#### [Exercise]
Can you put every line of the entries below into a numbered list, skipping blank lines and leaving the pictures out?
───── Raw records
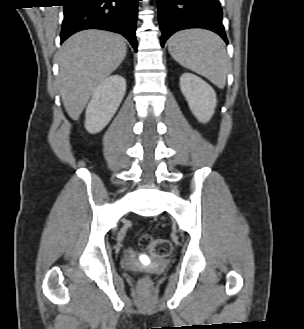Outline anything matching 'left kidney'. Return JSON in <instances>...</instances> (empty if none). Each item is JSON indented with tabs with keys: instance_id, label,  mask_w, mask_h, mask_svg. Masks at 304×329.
I'll return each mask as SVG.
<instances>
[{
	"instance_id": "obj_1",
	"label": "left kidney",
	"mask_w": 304,
	"mask_h": 329,
	"mask_svg": "<svg viewBox=\"0 0 304 329\" xmlns=\"http://www.w3.org/2000/svg\"><path fill=\"white\" fill-rule=\"evenodd\" d=\"M180 89L188 102L193 115L202 123H207L215 112L216 93L213 88L200 77L184 73L180 77Z\"/></svg>"
}]
</instances>
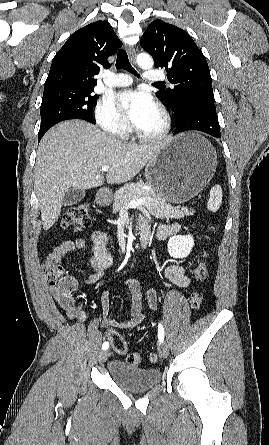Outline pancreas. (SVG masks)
──────────
#### [Correct answer]
1. Outline anything matching 'left kidney'. Return JSON in <instances>...</instances> (empty if none). Each item is JSON indented with tabs with keys: instance_id, label,  mask_w, mask_h, mask_svg. Masks at 304×329.
2. I'll return each mask as SVG.
3. <instances>
4. [{
5. 	"instance_id": "obj_1",
6. 	"label": "left kidney",
7. 	"mask_w": 304,
8. 	"mask_h": 329,
9. 	"mask_svg": "<svg viewBox=\"0 0 304 329\" xmlns=\"http://www.w3.org/2000/svg\"><path fill=\"white\" fill-rule=\"evenodd\" d=\"M180 89L188 102L193 115L202 123H207L215 112L216 93L213 88L200 77L184 73L180 77Z\"/></svg>"
10. }]
11. </instances>
12. Outline pancreas. (SVG masks)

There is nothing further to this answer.